Peltz, best known in the UK for bouncing Cadbury’s into a series of spin-outs and mergers, has a tried and tested tactic for effecting change: meet a chief executive, present him with a white research paper – and threaten to go public if his suggestions are not met. Such tactics have earned activists like Peltz a number of other less flattering sobriquets – raiders, barbarians, vultures – but their role on the corporate landscape is much more valued than Hollywood portrayals of corporate supervillains like Gordon Gekko suggest.
“As an investor, activists are not a bad thing – they shake up sleepy management,” one M&A banker said. “Other investors can’t do that. They have long-term relationships and they get nervous if they align themselves with activist investors because the other companies they invest in might say they don’t want them on the register.”
The companies investing pensioner and insurance money – so-called institutional investors – often shun the activist investor tag. Yet behind the scenes, British fund managers are just as robust in their dealings with company management and the itch for change.
“We wouldn’t formally see ourselves as activists but if we want change we’ll go and press for it,” Jupiter’s head of governance Ian McVeigh said. “We think institutions should be prepared to be very direct with the management teams.”
David Lis from Aviva Investors, which manages £246bn, agrees. “We’re activists ourselves, though we tend to be long-term engaged investors who petition for change behind the scenes,” he said. “Shareholder activists are positive if they bring fresh ideas and lead to change.”
A recent study by hedge fund trade body Aima found that just 15 per cent of activists funds are European – and more than two-third of activists are American.
There are notable exceptions – Anglo-Swedish firm Cevian Capital, chaired by Lord Paul Myners for example – but activism is predominately an American phenomenon.
With the wall of cash in US activist funds – assets now total £78bn – and opportunities in the US close to saturation point, the UK is starting to look like ripe territory for the next wave of activism.
Big name US funds like Knight Vinke, co-founded by Eric Knight, have already appeared on the radar of huge banks such as UBS, while the world’s biggest activist, Paul Singer’s US firm Elliott Associates, this week won a bitter battle to have two board members join Katherine Garrett-Cox’s Alliance Trust.
“The Alliance vote will give more encouragement to US managers,” a senior City banker said yesterday.

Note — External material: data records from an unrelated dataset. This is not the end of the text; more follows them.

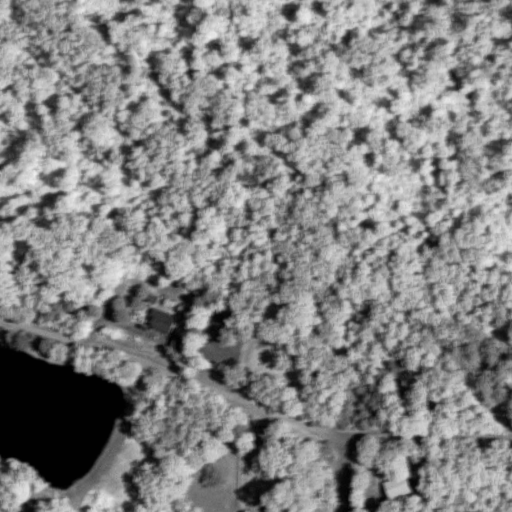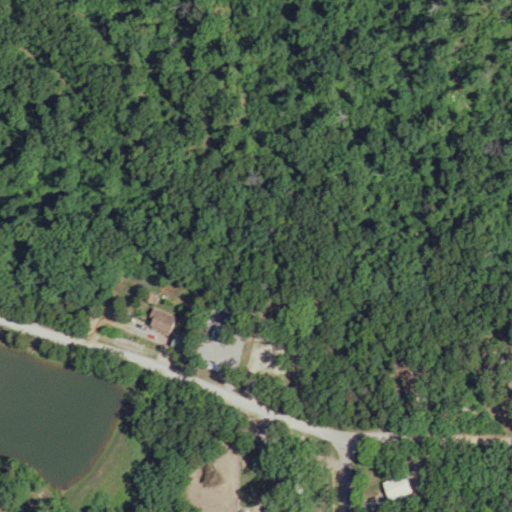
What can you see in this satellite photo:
building: (166, 321)
building: (186, 343)
road: (251, 385)
road: (368, 470)
building: (402, 486)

“US activists need to build a reputation and be feared. As soon as someone like Knight Vinke gets on the register the stock price automatically increases because people know something is going to happen.”
Yet some say the rise of US activists could be the symptom of a more acute malaise in corporate Britain.
The boss of Hermes Investment Saker Nusseibeh said UK fund managers have created an environment where US activists find it easy to flourish.
“The vast majority of asset managers are abdicating their responsibility because they don’t care about the management,” he said.
“It’s not the fault of the American houses, it’s the fault of British fund managers. If activists start being a reason to rethink stewardship and force the UK regulator to engage then they can be a force for good.”